> **Activity**:
Quote the records in full and leave their pictures out.

Collection entries
----
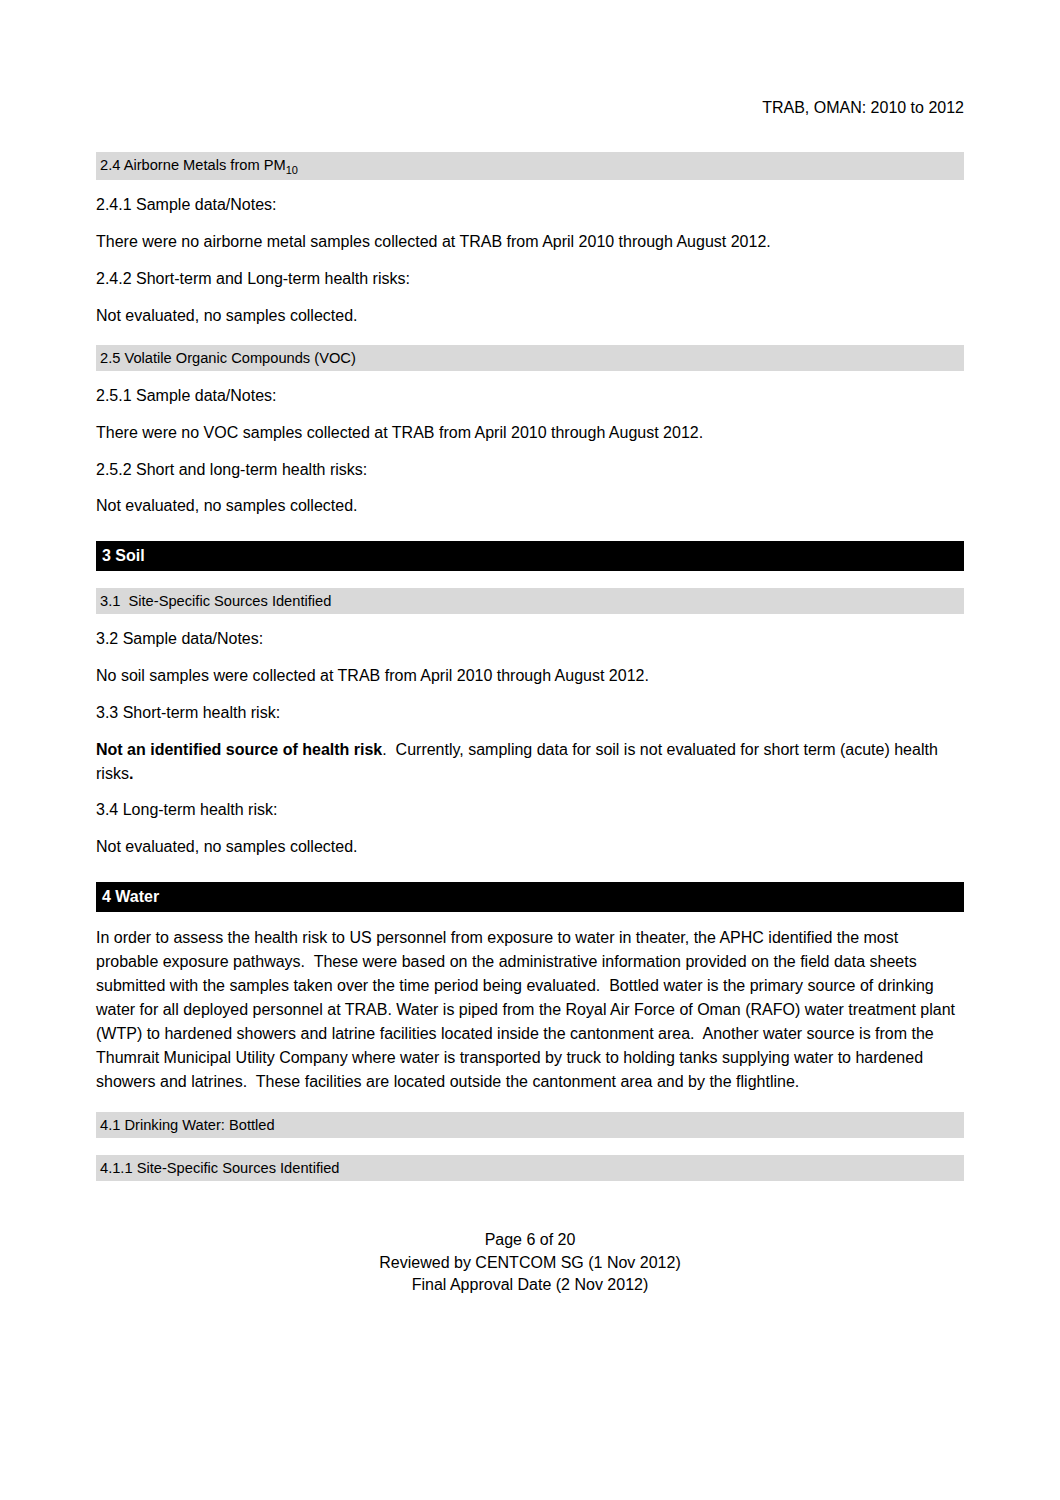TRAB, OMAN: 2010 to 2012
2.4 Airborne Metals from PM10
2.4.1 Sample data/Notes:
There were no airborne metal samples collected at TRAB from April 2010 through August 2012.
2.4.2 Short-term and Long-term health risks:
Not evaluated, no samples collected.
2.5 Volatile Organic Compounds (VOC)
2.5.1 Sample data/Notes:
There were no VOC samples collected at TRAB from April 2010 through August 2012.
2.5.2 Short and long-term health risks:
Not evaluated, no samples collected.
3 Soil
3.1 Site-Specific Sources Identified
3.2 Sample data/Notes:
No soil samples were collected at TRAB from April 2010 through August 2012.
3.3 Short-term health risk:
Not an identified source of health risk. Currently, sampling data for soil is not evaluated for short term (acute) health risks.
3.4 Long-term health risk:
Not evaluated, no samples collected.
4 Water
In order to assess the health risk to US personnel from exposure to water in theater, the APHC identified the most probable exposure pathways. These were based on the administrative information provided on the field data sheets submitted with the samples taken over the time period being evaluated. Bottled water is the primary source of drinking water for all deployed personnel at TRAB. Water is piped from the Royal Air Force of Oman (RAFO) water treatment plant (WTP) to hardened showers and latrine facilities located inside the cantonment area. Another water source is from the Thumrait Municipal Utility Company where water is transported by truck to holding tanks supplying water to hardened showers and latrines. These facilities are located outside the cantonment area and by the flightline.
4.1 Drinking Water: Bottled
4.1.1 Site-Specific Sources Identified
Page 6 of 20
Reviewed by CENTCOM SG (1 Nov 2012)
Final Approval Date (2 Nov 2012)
----
> **Response below**:
TRAB, OMAN: 2010 to 2012
2.4 Airborne Metals from PM10
2.4.1 Sample data/Notes:
There were no airborne metal samples collected at TRAB from April 2010 through August 2012.
2.4.2 Short-term and Long-term health risks:
Not evaluated, no samples collected.
2.5 Volatile Organic Compounds (VOC)
2.5.1 Sample data/Notes:
There were no VOC samples collected at TRAB from April 2010 through August 2012.
2.5.2 Short and long-term health risks:
Not evaluated, no samples collected.
3 Soil
3.1 Site-Specific Sources Identified
3.2 Sample data/Notes:
No soil samples were collected at TRAB from April 2010 through August 2012.
3.3 Short-term health risk:
Not an identified source of health risk. Currently, sampling data for soil is not evaluated for short term (acute) health risks.
3.4 Long-term health risk:
Not evaluated, no samples collected.
4 Water
In order to assess the health risk to US personnel from exposure to water in theater, the APHC identified the most probable exposure pathways. These were based on the administrative information provided on the field data sheets submitted with the samples taken over the time period being evaluated. Bottled water is the primary source of drinking water for all deployed personnel at TRAB. Water is piped from the Royal Air Force of Oman (RAFO) water treatment plant (WTP) to hardened showers and latrine facilities located inside the cantonment area. Another water source is from the Thumrait Municipal Utility Company where water is transported by truck to holding tanks supplying water to hardened showers and latrines. These facilities are located outside the cantonment area and by the flightline.
4.1 Drinking Water: Bottled
4.1.1 Site-Specific Sources Identified
Page 6 of 20
Reviewed by CENTCOM SG (1 Nov 2012)
Final Approval Date (2 Nov 2012)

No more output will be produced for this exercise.